There are sometimes many ways to achieve the same end.  

Both achieve the same thing, communication. 

 

andrew_4619
Honored Contributor II
1,255 Views
     character(*), parameter :: fmt_nodal_times = '(I0,*(1x,f0.6))'
1234 format(i0,*(1x,f0.6))
     write(unit, fmt_nodal_times) j, t(:)
     write(unit, 1234) j, t(:)

Not really, giving something a name can give much more meaning than giving something an arbitrary unique  number. 

JohnNichols
Valued Contributor II
935 Views

We are lucky we can do it two ways.  

The TIDY has a lot of stuff like you show and I am finding it interesting to navigate.  
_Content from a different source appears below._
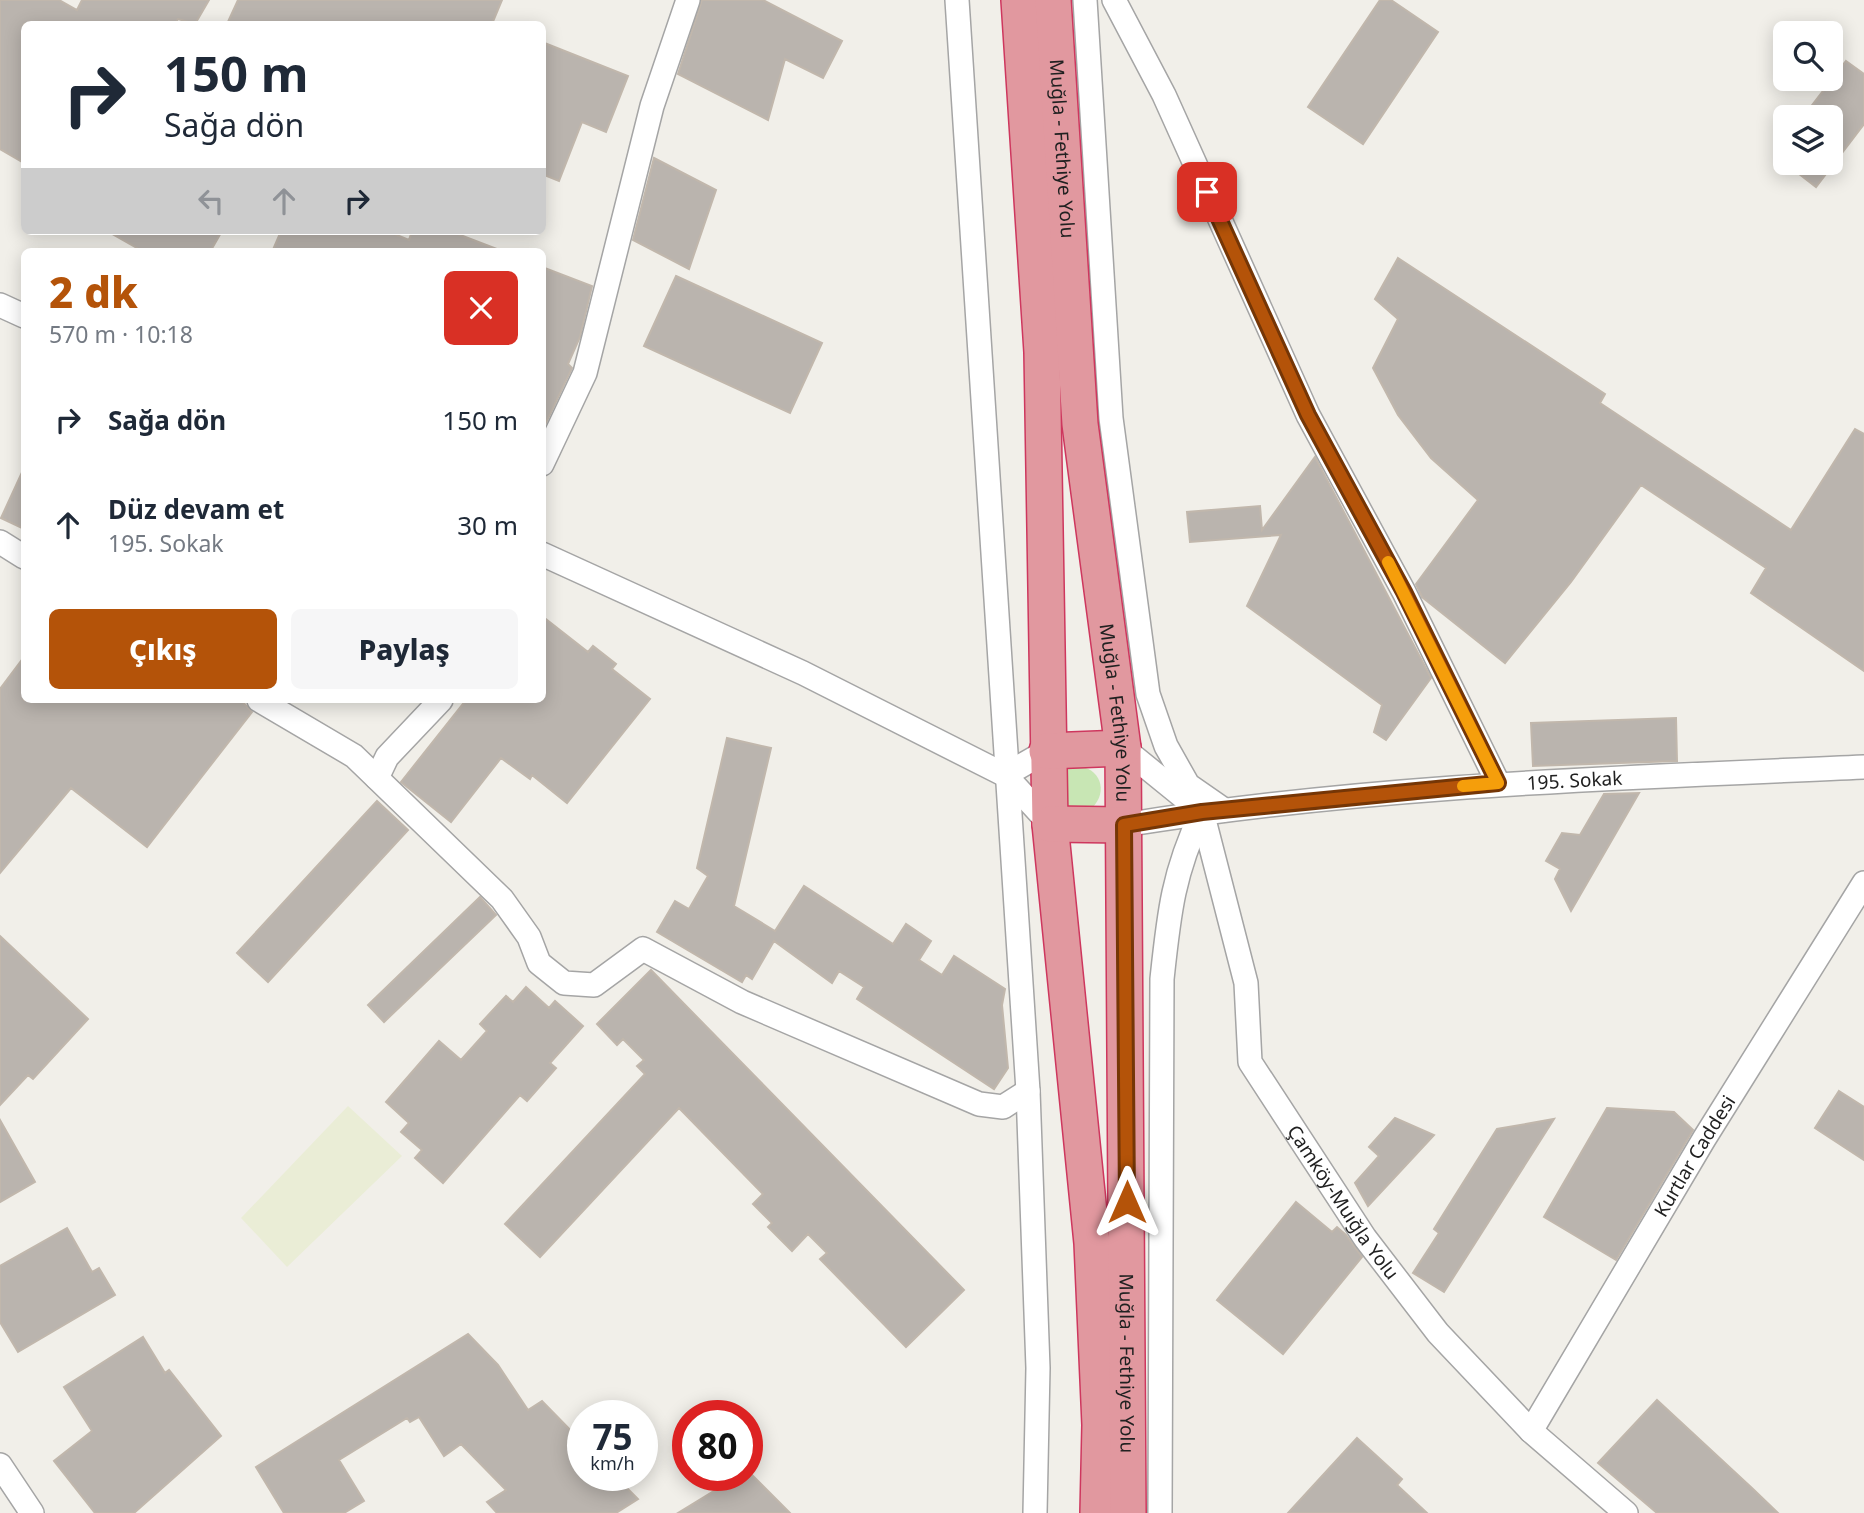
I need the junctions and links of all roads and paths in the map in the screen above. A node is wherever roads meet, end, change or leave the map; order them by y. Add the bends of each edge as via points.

20       IF (I.EQ.0.OR.LDEF(I).GE.0) THEN
              LDEF(I+1)=L15
              LOCDEF(I+1)=NREC
              NNMKLS(I+1)=5
              GO TO 90
          END IF

 

IFORT Is crashing on LINE 20 when I = 0.  I know why, but why would it not have been caught in other compilers.  Technically it should not crash if the compiler is optimized.  <personal viewpoint> 

 

JohnNichols
Valued Contributor II
932 Views

it is now running, HAGAR.FOR has become HAGAR.TID  and is about 100 lines shorter and the format numbers adjusted.  

jimdempseyatthecove
Black Belt
865 Views

>>IF (I.EQ.0.OR.LDEF(I).GE.0) THEN

With Fortran "LDEF(I).GE.0" can (not necessarily is) evaluated before "I.EQ.0"

IOW both sides of the .OR. are evaluated. This is different from C where left-to-right evaluations can preempt further evaluations.
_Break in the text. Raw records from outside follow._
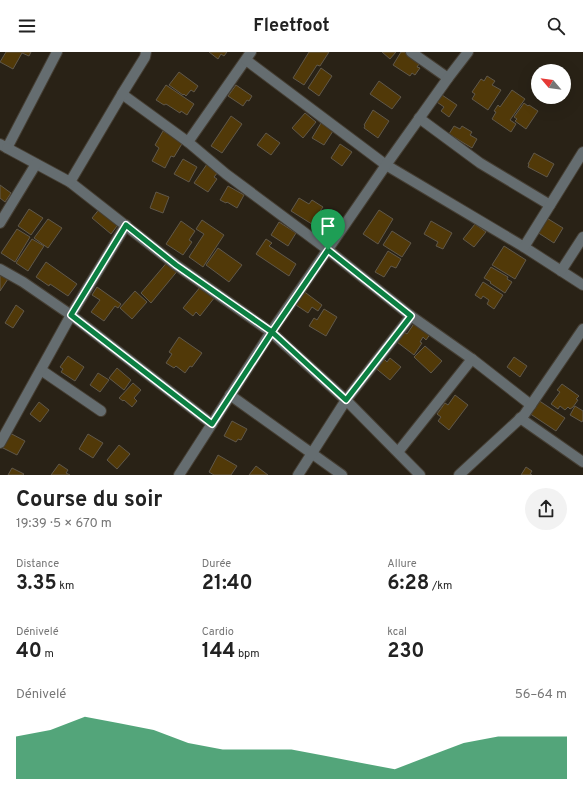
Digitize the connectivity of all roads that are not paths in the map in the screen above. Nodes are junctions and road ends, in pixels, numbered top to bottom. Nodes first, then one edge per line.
1 (57, 52) edge
2 (146, 52) edge
3 (411, 52) edge
4 (468, 52) edge
5 (248, 56) edge
6 (448, 78) junction
7 (122, 94) junction
8 (419, 118) junction
9 (188, 142) junction
10 (3, 146) edge
11 (583, 152) edge
12 (36, 164) junction
13 (386, 165) junction
14 (70, 182) junction
15 (550, 205) junction
16 (0, 223) edge
17 (126, 225) junction
18 (583, 237) edge
19 (524, 247) junction
20 (328, 250) junction
21 (0, 269) edge
22 (561, 271) junction
23 (583, 285) edge
24 (71, 315) junction
25 (411, 316) junction
26 (583, 329) edge
27 (272, 332) junction
28 (472, 359) junction
29 (41, 370) junction
30 (230, 395) junction
31 (346, 400) junction
32 (531, 405) junction
33 (101, 412) dead end
34 (520, 418) junction
35 (212, 424) junction
36 (0, 443) edge
37 (398, 452) junction
38 (312, 453) junction
39 (583, 462) edge
40 (179, 475) edge
41 (298, 475) edge
42 (342, 475) edge
43 (420, 475) edge
44 (459, 475) edge

1 - 10 street
2 - 7 street
3 - 6 street
4 - 6 street
5 - 9 street
5 - 13 street
6 - 8 street
7 - 9 street
7 - 14 street
8 - 13 street
8 - 15 street
9 - 20 street
10 - 12 street
11 - 15 street
12 - 14 street
12 - 16 street
13 - 19 street
13 - 20 street
14 - 17 street
15 - 19 street
17 - 24 street
17 - 27 street
18 - 22 street
19 - 22 street
20 - 25 street
20 - 27 street
21 - 24 street
22 - 23 street
24 - 29 street
24 - 35 street
25 - 28 street
25 - 31 street
26 - 32 street
27 - 30 street
27 - 31 street
28 - 32 street
28 - 37 street
29 - 33 street
29 - 36 street
30 - 35 street
30 - 38 street
31 - 37 street
31 - 38 street
32 - 34 street
34 - 39 street
34 - 44 street
35 - 40 street
37 - 43 street
38 - 41 street
38 - 42 street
Therefore the statement could execute an index out of range.

Technically the program produces undefined behavior.

Jim Dempsey

JohnNichols
Valued Contributor II
830 Views

Yes, clearly this is a logic error in the algorithm, but one can assume that it has been there for a very long time.  I think this program started in 1966.  
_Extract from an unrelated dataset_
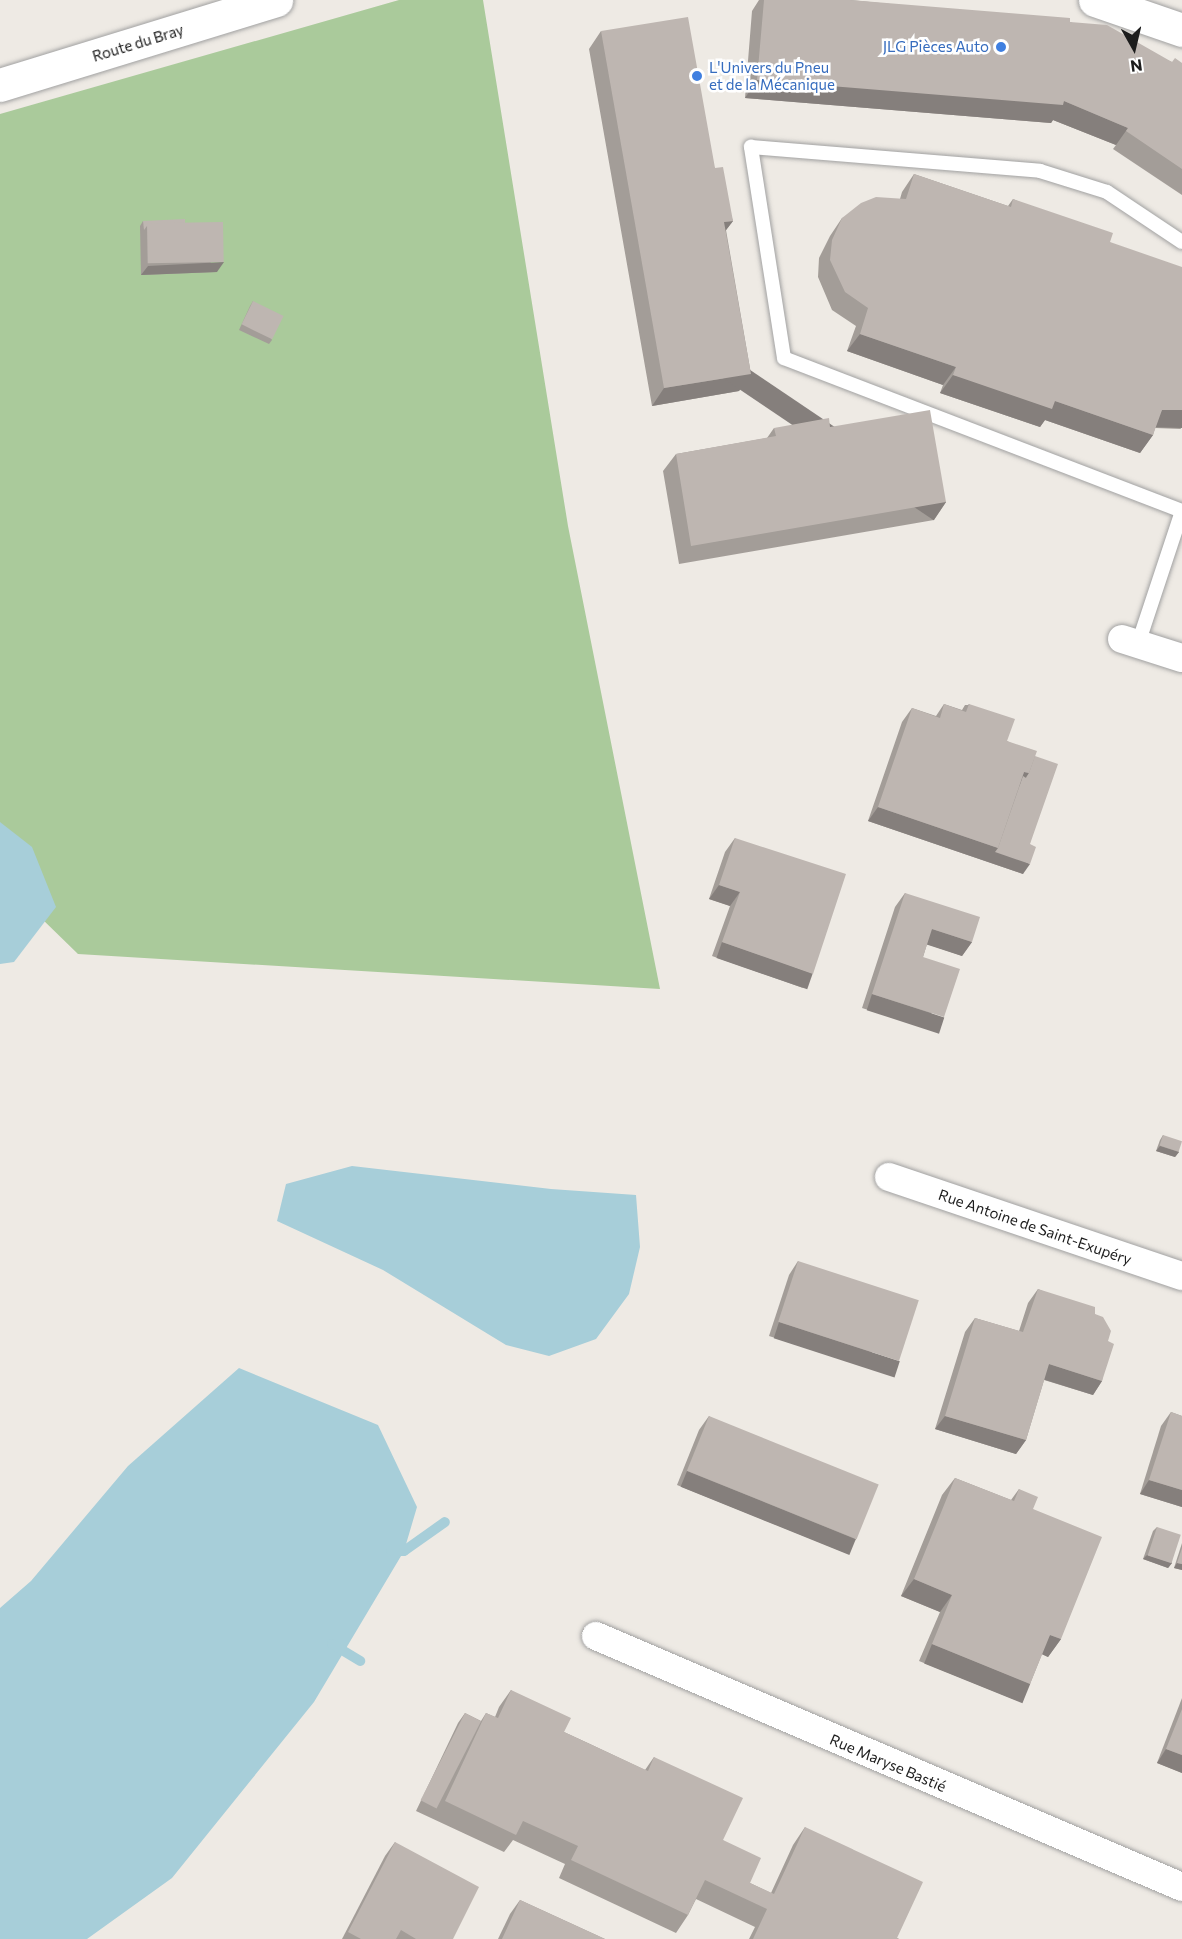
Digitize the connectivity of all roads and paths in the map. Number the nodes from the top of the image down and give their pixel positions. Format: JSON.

The statement will work if the Fortran compiler, tests i == 0, it is true and falls out of the if statement. 

I mean it is almost like a Pavlovian response, one codes and it works, and most people learn the basic rules quickly and then try it.  

If something works we continue to use it.  

Then we are surprised when a later compiler tags it as an error or has a fatal error in what ever form.  

I mean how often does one see someone ask about a command, and mecej4, or you or FF or Steve explain the true intent of Fortran.  

Ajit J. Thakkar from Canada has maintained the program, although he is now retired.  He was running the program on Laheys' Fortran I believe,  I wonder why it did not trip on the older compilers. 

Anyway, it is a question for the Gods.   But I will send him an email and ask.  

Of course one is mindful of the dreadful experiences with old code and Powerstation Fortran. 

 

mecej4
Black Belt
785 Views

JohnNichols said :

"Technically it should not crash if the compiler is optimized.  <personal viewpoint> "

It is not the optimization of the compiler that is at issue, it is the optimization of the compiled version of your code that the compiler produces.

When the code has bugs, they are more likely to be exposed when higher optimization levels are used.

Some programming languages use short circuit evaluation. Fortran does not prohibit it, but code that requires it is not standard-conforming. A Fortran program that was developed and debugged only on processors that employed short circuit evaluation is at risk of failing when used on a system where short circuit evaluation is not assured. There have been many proposals, such as for adding logical operators .COR. and .CAND. for adding short circuit evaluation to Fortran. See the second page of EWD1009 for a discussion from 1987.